6’lı masadaki fil!
Güzel bir İngilizce tabir vardır: Elephant in the room. “Odadaki fil” olarak Türkçede de kullanıyoruz. Ortamda kocaman bir fil vardır ama odadakiler sanki o fil orada değilmiş gibi, sanki koca fili görmüyorlarmış gibi davranmaktadır.
Biz insanlar tadımız kaçmasın, büyü bozulmasın, eldekileri kaybetmeyelim gibi endişelerle sorunları görmezden gelmeye eğilimli varlıklarız. Oysa rasyonel olan sorunu görmek, dillendirmek ve fili odadan çıkarmaktır!
İYİ Parti Genel Başkanı Meral Akşener’in geçtiğimiz hafta yarattığı siyasi deprem hasarsız atlatılmış gibi yapıldığının farkında mısınız?
Şu ana kadar rasyonel bir açıklaması yapılamayan ve bu yüzden “derin devlet” komplolarının bile yeniden dolaşıma girmesine neden olan Akşener’in masadan hışımla kalkıp tıpış tıpış geri dönmesi hadisesini tatlıya bağlanmış küçük bir kaza olarak mı kabul edeceğiz şimdi?
Muhalif medyada Akşener ve İYİ Parti aleyhine atılan manşetler, ağır ifadeler içeren köşe yazıları, suçlayıcı sosyal medya paylaşımlarını unutup önümüze mi bakacağız?
CHP içindeki bir kesimin bu krizle birlikte bir kez daha su yüzüne çıkan İYİ Parti alerjisinin aslında 6’lı masadaki diğer sağ partileri de kapsadığını bilmiyor muyuz? Bu kesimin tarihi bir seçimi kaybetmek pahasına İYİ Parti’nin masadan kalkmasına sevindiğini görmedik mi?
Sağ siyasete zerre güveni olmayan sol medya, bir kısım sol entelijansiya ve CHP içinde görev yapmış, yapmaya devam eden bazı siyasilerin “Truva atı Akşener” “Akşener tarih oldu”, “Bölücü”, “Sifonu çek gitsin”, “Halka ihanet” “Koltuğu batsın”, “Meral’den Saray’ı kurtarma hamlesi” gibi ifadeler kullanmasından sonra odada fil yokmuş gibi davranmaya devam mı edeceğiz?

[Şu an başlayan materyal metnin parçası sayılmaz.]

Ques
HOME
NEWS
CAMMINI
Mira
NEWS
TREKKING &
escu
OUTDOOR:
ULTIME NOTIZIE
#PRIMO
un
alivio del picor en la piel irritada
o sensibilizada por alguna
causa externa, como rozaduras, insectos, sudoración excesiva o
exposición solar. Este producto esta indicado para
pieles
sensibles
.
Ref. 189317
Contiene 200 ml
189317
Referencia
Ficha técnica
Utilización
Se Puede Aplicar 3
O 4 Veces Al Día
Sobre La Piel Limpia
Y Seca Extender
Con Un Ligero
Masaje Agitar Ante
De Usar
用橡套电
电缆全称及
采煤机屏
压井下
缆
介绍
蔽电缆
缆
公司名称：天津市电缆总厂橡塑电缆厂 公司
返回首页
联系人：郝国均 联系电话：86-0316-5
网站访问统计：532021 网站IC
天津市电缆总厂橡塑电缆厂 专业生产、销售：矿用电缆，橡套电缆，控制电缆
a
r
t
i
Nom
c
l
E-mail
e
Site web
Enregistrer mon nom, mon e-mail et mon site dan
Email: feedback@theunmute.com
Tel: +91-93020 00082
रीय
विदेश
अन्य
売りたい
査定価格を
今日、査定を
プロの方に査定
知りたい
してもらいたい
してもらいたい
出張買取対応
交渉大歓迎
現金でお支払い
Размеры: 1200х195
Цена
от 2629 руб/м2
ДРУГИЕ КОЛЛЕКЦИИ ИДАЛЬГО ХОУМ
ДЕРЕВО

Kimsenin anlam veremediği çıkışıyla seçimi riske atan Meral Akşener’in bu suçlamaları ne derece hak edip etmediğini sorgulamak değil niyetim. Sorgulamamız gereken şu: Masanın tarafları arasında iyice açığa çıkan bu alerji ve güvensizlik seçim sürecinde ve seçim kazanılırsa yeni hükümette her an yeni krizlerin patlak vermesine neden olabilir mi?
Bu soruya gönül rahatlığıyla “olmaz” demek mümkün değil ne yazık ki.
“Bu kriz 6’lı masayı daha da güçlendirdi” yorumlarının havada uçtuğu iyimser bir atmosfer yaratılarak bu güven sorunu yokmuş gibi davranmak gerçeklerden kaçmak anlamına gelmiyor mu?
Meral Akşener’in 6’lı masa hakkındaki kullandığı “sıtma” ve “noter masası” benzetmelerini unutalım, çünkü muhalefetin önünde kazanılması gereken bir seçim var! Seçmeden beklenen bu...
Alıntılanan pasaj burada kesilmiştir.